→ **Given records**
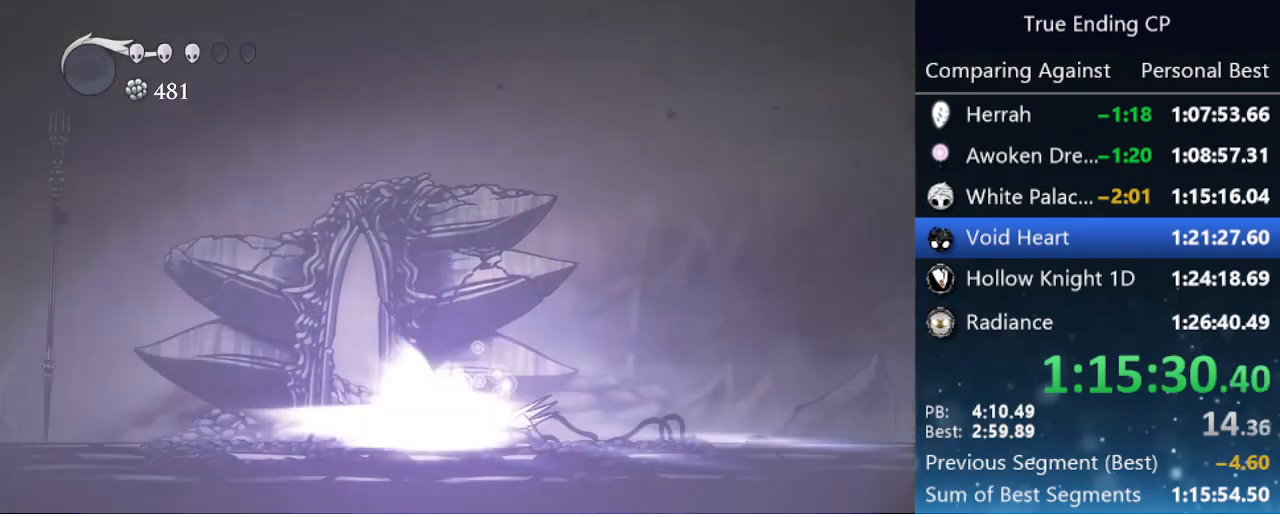
{"keys": ["right"], "events": []}
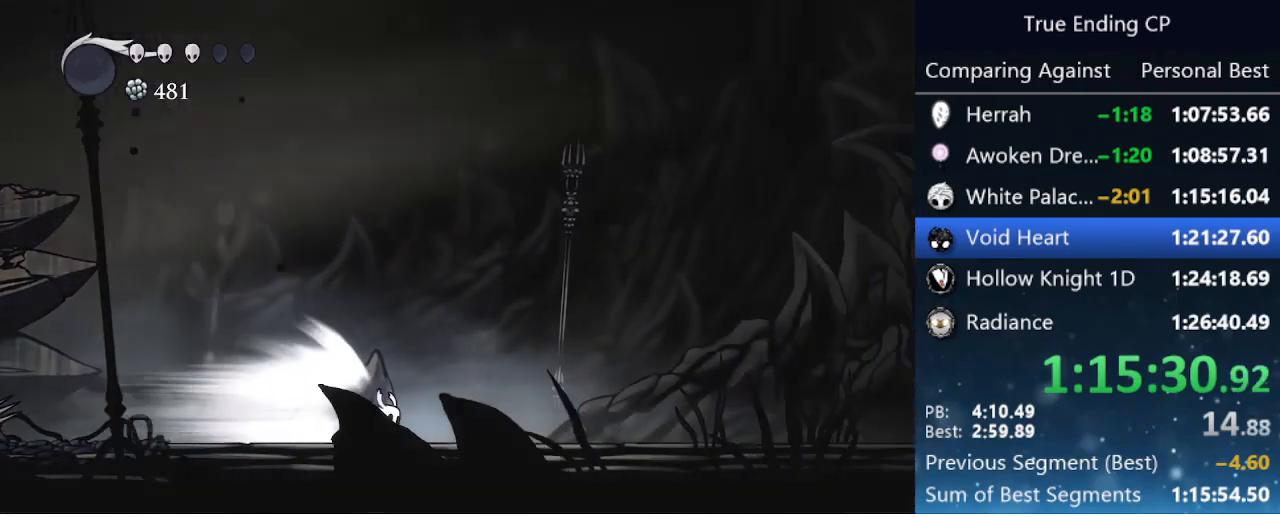
{"keys": ["right"], "events": []}
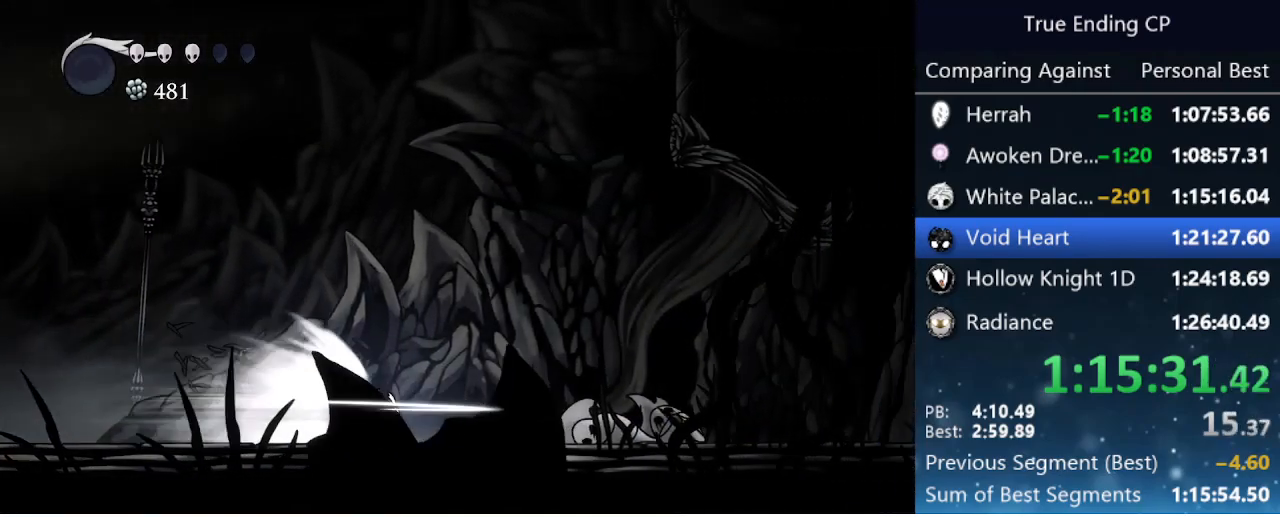
{"keys": ["right"], "events": []}
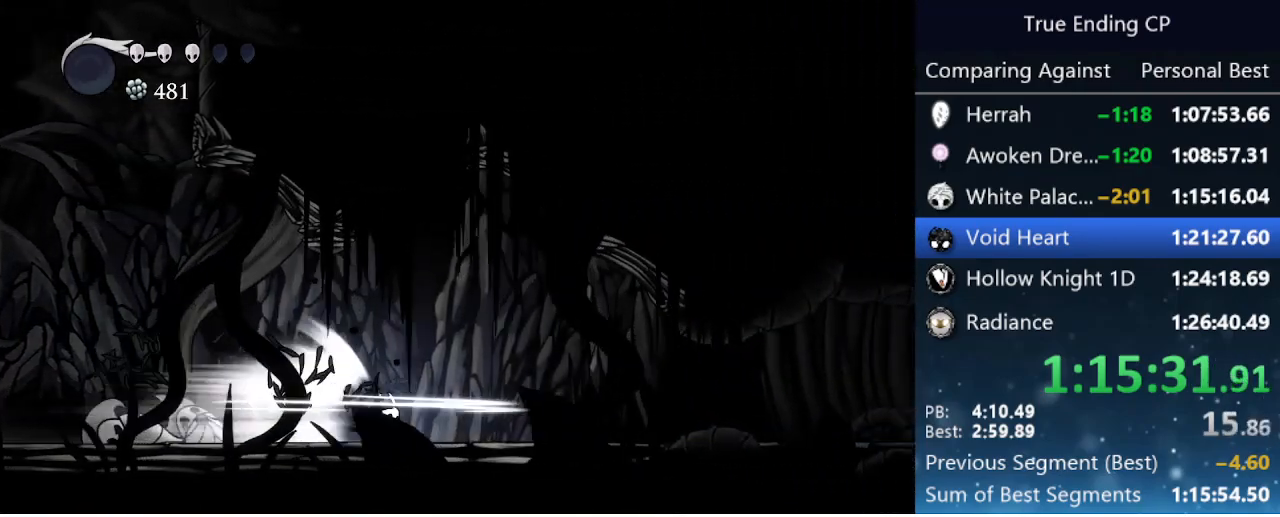
{"keys": ["right"], "events": []}
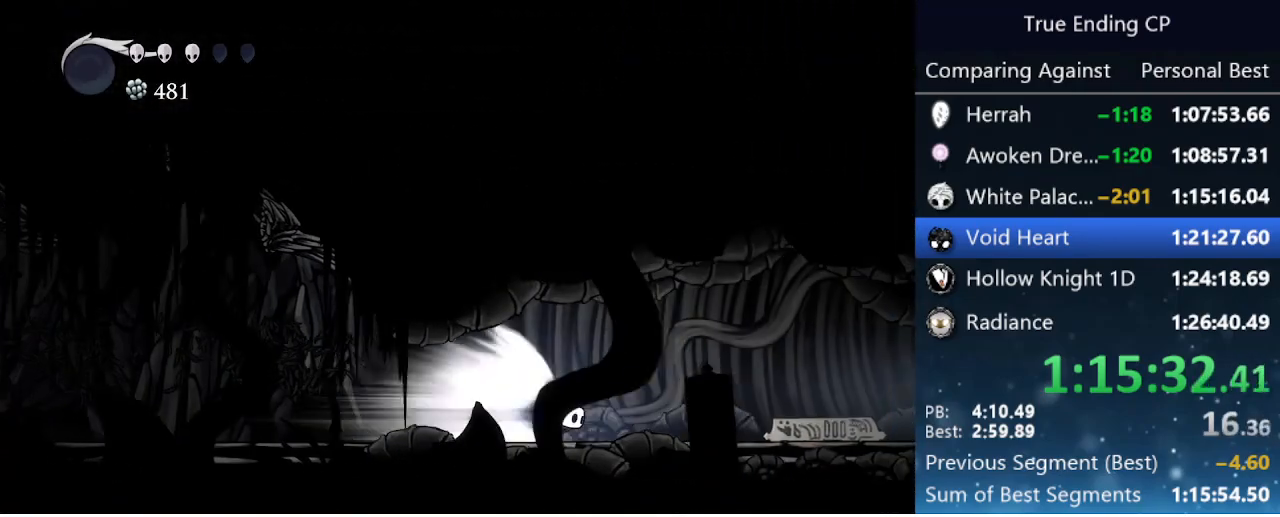
{"keys": ["right"], "events": []}
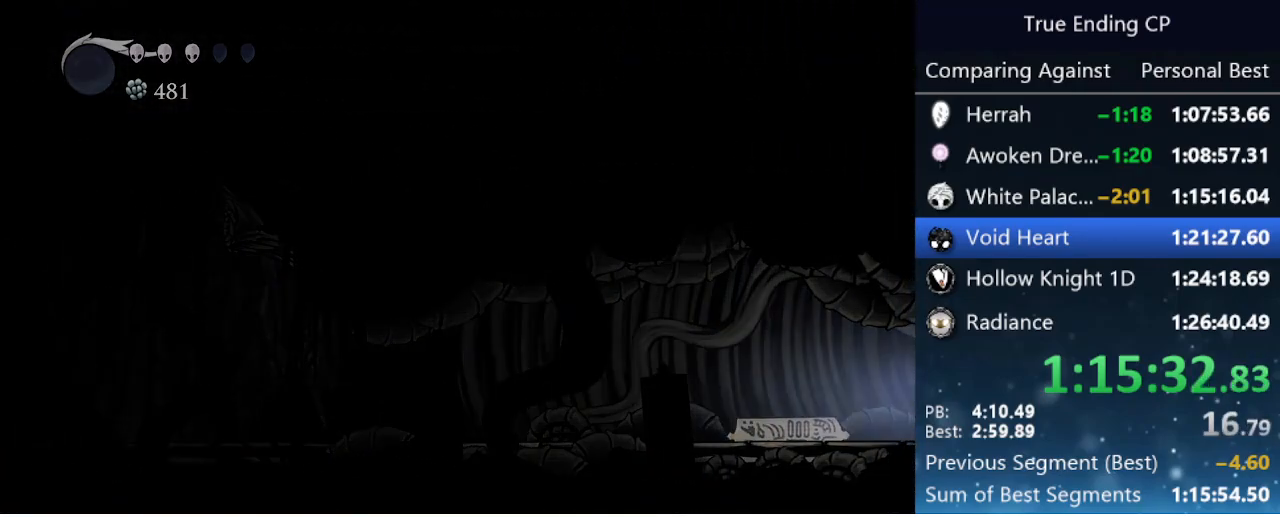
{"keys": ["right"], "events": []}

→ **What you will do**
In the copy you write, the data above must appear exactly, with no pictures.

→ **Exercise answer**
{"keys": ["right"], "events": []}
{"keys": ["right"], "events": []}
{"keys": ["right"], "events": []}
{"keys": ["right"], "events": []}
{"keys": ["right"], "events": []}
{"keys": ["right"], "events": []}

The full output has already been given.